“(…) the determination of the value of an item must not be based on its price, but rather on the utility it yields. The price of the item is dependent only on the thing itself and is equal for everyone; the utility, however, is dependent on the particular circumstances of the person making the estimate”.
Daniel Bernoulli, 1738, in Specimen Theoriae Novae de Mensura Sortis
“On our view, one searches, often long and frustratingly, for the subtle forms that prices and incomes take in explaining differences among men and periods. (…) The establishment of the proposition that one may usefully treat tastes as stable over time and similar among people is the central task of this essay.”
George J. Stigler and Gary S. Becker, 1977, in De Gustibus Non Est Disputandum
Daniel Bernoulli’s expected utility theory paved the way for important conceptions and measurements of utility and risk in Economics and Psychology. In turn, his notion of the importance of individual circumstances and characteristics has received less attention in these fields, with the currently prevailing view being to ignore differences “among men and periods.”

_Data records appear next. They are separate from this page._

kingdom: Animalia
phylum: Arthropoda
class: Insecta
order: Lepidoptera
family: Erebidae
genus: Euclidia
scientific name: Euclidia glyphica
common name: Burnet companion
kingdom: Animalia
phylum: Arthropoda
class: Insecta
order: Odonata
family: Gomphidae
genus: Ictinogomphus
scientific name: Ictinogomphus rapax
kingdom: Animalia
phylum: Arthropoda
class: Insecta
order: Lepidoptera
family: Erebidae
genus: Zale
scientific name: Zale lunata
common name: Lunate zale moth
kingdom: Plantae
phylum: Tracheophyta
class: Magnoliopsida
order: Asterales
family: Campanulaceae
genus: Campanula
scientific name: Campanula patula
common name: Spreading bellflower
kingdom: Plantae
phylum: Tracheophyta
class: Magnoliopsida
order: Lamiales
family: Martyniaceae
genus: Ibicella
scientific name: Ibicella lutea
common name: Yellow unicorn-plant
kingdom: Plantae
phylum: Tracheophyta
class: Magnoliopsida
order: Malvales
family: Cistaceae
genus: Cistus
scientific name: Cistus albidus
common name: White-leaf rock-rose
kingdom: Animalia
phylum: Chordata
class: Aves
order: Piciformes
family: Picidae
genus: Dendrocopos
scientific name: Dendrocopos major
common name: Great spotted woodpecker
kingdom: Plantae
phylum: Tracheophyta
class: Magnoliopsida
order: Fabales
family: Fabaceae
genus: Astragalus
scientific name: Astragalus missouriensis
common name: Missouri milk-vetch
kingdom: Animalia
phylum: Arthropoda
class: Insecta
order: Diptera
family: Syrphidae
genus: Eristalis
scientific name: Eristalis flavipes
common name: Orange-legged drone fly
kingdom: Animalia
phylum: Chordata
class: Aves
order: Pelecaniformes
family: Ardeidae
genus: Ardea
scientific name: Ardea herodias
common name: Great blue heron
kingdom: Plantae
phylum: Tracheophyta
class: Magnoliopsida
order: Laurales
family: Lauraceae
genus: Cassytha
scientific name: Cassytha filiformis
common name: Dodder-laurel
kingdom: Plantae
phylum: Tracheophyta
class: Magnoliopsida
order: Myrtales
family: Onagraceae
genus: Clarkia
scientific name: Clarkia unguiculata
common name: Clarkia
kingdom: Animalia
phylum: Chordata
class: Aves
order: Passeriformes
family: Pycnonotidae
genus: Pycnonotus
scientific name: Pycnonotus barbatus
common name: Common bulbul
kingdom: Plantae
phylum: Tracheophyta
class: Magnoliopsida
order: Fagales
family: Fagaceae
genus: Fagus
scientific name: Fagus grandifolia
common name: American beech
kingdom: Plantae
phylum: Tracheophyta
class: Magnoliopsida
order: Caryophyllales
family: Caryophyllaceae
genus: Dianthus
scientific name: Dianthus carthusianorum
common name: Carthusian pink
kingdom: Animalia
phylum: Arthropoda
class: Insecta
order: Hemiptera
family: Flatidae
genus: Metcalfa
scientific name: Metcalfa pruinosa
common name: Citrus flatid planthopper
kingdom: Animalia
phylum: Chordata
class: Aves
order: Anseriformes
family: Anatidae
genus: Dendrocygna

The Bernoulli Symposium on Risk took place in Basel, February 2-4, 2017, and gathered experts from Economics, Psychology, and related disciplines to discuss research aiming to understand Bernoulli’s proposal concerning the importance of individual variation in decisions under risk and uncertainty. In particular, the symposium allowed us to build bridges to research on impulsivity and self-control in the hope of making progress towards a new theory and measurement of risk preference that has full consideration for the issues of intra- and inter-individual differences.